Thursday, April 06, 2006

Shaken and Stirred

'How to terrify a new playwright in one easy lesson...'

I'm told it was actually a pretty small meeting. A mere 20ish people were gathered in the upstairs rehearsal room at the Citizens Theatre in Glasgow, listening to the first run-through of my play. Usually, when rehearsals are held at the Traverse, it's more like 30-plus - absolutely everyone involved in the production. I tried to submerge myself in a handy back-row sofa, but Literary Manager Katherine Mendelssohn kindly offered me her seat at the table - beside the actors, director, production manager, stage manager, set designer, wardrobe designer, lighting designer, sound designer, composer, choreographer, technicians, marketing team, education officer and a whole blur of others.

I mean to say, these people are scary. They've been there, done that, built the set, acted the roles, made the props, dressed the cast, ridden the faders, lit the way for more shows than I can count without stuttering. Pros to the core, impressive and unimpressible. At that moment, I found the idea of asking this team to work with my words for the next five weeks and beyond an extraordinary pressure. People's livelihoods were bound up in characters, scenes and stories that so far, had only existed in my tangled head. Now they were out there, fighting for their lives. Would they measure up?

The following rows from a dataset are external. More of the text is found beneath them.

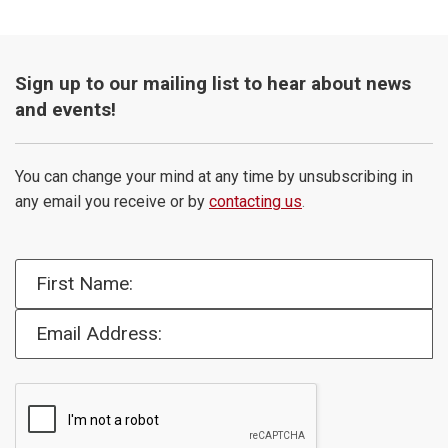
Sign up to our mailing list to hear about news
and events!
You can change your mind at any time by unsubscribing in
any email you receive or by
contacting us
.
First Name:
Email Address:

Happily, the read-through went well. Of course it did. The cast are the best in the business (more on that story later). The meeting veered from the hazy shape of a fledgling play to practicalities: do we need a fight director? An AV operator? What about transport? The Traverse van is a bit sick. The cast need measuring. The sofa needs to be the most versatile cast member of all: big/small/strong/slight/flippable/rollable, hideable and preferable vanish-awayable when no longer needed. I get the feeling the sofa is going to be hard to cast, and a bit of a diva.

At night, I go back to my Amadeus B&B, and phone home. 'Help!' I say. But help is not forthcoming.